#### TEXT SEGMENT
Alarm every 5 seconds with engine in limp mode

cdarinkercdarinker Member Posts: 7
edited July 2014 in Engine Discussions

Was cruising along yesterday and engine went into limp mode on my 07 Captiva 262 with the Volvo 8.1, GI-H  All gauges read fine, limp it home and tried a gain this morning, ran fine for 10 minutes andy went back to limp mode.  Checked the impeller, looks fine and not over heating whatsoever.  Starts up and idles fine still, and all gauges still read fine but the alarm is still buzzing every 5 seconds.  Any idea of what this alarm code is saying?  Have read that a bad impeller can cause the exhaust temp sensors to sounds off, but like I said it looks like new.  Have also read about oil pressure sensors going bad, but not even sure if this motor has one.  Any ideas?

Engine oil is good, trim oil is good, drive oil is good.  I'm out of ideas!

Comments

  • frenchshipfrenchship Member Posts: 1,079 ✭✭✭

    you would need to have a code reader hook up to engine computer to know exactly what is going on.


  • 212rowboat212rowboat Member Posts: 2,593 ✭✭✭✭✭

    Whoops... That link was for merc, not vp.. I dunno how similar they are.. all same, have you recently refuled? It may be a misfire and knock... Caused by bad fuel.. 

  • cdarinkercdarinker Member Posts: 7

    Refueled on Thursday and ran it all weekend with no trouble at all.  Down to 1/4 tank now.  

  • 212rowboat212rowboat Member Posts: 2,593 ✭✭✭✭✭
    cdarinker said:

    Refueled on Thursday and ran it all weekend with no trouble at all.  Down to 1/4 tank now.  

    if you have fuel that is under the rated octane level, and you experience a knock due to that, your engine will surrender a code for every instance.... it would likely only do it when the engine is warmed up and after it has closed loop (relying on live data from sensors as opposed to running off of hard tables drafted in the PCM), which is the point the PCM believes it is capable of advancing ignition timing.

#### DATA SECTION
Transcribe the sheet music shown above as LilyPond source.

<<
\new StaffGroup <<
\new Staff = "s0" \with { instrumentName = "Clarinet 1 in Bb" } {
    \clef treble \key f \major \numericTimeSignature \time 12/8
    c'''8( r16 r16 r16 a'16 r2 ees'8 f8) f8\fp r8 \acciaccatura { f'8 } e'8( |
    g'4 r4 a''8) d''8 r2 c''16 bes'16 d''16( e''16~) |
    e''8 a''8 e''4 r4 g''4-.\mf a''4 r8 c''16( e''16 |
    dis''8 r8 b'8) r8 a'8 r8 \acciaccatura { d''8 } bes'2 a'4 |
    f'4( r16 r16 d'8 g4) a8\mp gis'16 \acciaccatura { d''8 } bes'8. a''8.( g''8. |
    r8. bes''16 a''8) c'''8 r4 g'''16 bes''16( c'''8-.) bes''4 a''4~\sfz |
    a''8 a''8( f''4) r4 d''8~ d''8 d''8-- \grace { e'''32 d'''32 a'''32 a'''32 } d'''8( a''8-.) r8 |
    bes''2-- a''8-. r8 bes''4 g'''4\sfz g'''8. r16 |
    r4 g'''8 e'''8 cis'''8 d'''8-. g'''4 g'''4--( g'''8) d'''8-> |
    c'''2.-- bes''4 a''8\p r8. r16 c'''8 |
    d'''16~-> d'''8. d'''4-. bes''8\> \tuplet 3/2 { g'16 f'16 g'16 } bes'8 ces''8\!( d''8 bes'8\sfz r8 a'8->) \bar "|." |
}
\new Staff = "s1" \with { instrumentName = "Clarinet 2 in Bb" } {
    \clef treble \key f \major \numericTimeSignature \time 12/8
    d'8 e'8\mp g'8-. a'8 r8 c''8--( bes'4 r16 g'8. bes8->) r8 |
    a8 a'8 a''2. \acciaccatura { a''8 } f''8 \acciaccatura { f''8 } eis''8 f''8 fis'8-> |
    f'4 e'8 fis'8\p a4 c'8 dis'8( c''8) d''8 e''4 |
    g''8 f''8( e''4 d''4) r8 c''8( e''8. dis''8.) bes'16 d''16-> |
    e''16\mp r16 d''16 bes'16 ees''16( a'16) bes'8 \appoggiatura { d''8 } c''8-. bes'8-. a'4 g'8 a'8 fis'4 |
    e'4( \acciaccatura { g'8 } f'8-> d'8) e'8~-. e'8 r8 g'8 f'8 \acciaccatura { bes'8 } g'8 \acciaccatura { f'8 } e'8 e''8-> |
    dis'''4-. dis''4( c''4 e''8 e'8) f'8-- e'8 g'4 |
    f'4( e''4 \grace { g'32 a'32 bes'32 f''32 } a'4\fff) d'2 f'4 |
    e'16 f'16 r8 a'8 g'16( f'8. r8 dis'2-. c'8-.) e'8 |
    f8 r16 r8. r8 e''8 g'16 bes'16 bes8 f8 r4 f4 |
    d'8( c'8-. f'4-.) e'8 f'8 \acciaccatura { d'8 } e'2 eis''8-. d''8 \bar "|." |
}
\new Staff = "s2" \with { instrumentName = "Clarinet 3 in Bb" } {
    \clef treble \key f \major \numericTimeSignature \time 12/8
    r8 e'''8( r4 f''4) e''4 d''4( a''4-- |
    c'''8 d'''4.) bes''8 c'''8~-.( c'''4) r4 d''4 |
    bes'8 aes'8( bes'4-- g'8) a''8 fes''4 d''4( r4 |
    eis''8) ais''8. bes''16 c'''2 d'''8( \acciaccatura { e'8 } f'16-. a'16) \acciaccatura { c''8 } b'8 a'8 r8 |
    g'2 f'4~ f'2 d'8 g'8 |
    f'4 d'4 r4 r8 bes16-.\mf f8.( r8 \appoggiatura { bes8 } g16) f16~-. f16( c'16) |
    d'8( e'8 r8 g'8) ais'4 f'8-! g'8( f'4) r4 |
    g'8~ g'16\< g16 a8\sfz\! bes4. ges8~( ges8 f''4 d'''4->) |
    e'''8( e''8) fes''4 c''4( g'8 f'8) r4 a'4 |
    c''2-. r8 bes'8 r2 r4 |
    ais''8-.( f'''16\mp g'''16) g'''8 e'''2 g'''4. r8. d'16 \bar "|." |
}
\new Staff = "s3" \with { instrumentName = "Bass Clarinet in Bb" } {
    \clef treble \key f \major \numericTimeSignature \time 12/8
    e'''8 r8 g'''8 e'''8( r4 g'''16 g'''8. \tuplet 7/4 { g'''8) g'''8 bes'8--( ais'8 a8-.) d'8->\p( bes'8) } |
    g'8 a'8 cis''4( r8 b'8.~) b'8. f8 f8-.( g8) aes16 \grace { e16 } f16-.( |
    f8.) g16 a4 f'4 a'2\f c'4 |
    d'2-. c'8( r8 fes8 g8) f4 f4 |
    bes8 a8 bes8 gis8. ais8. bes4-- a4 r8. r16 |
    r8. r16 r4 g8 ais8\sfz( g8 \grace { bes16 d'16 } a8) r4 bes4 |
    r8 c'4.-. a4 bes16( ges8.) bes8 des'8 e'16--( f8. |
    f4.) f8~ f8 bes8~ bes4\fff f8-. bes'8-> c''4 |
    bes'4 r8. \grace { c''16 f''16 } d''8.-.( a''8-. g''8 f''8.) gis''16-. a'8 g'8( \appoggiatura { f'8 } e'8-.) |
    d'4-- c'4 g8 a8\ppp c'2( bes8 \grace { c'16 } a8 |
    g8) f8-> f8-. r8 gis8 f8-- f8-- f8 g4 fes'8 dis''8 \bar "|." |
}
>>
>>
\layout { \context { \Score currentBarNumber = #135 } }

#### WORK ITEM A
In the forum thread about the engine in limp mode, how long did the engine run that morning before it returned to limp mode?
#### WORK ITEM B
Translate this sentence from the forum thread about the engine in limp mode into Spanish: "Engine oil is good, trim oil is good, drive oil is good."
#### WORK ITEM C
Proceed with the forum thread about the engine in limp mode, writing on from the close of its final post.

#### WRITTEN ANSWER A
It ran fine for about 10 minutes.

#### WRITTEN ANSWER B
El aceite del motor está bien, el aceite del trim está bien, el aceite de la transmisión está bien.

#### WRITTEN ANSWER C
    knock sensors, on a merc anyway, can and will reduce to as low as 80% available power.

    the compound expressed as octane is all about control- it makes gasoline more inert, not more explosive.. making it inert makes is a lot more predictable when it will ignite, and hopefully won't ignite until the spark plug lights off... without the octane compound, compression alone can ignite it- so can a hot spot in one of the cylinders such as a valve seat, lip, or electrode on a spark plug...

    get a bottle of octane boost that expresses in full rand counts, not just some insinuation that 'it'll boost octane'... there are some decent ones around, and they can be spotted by that little factoid: FULL RAND COUNTS, like, "+2 rand @ 8:1 mix" or some such, not just a bottle with flames all over it... keep that rascal handy when loading up on questionable fuel sources, or if/when you encounter this issue again...

    if you haven't figured it out, :-) , I still think you got some bad fuel.

  • cdarinkercdarinker Member Posts: 7

    I'll get some and try it out! Thanks!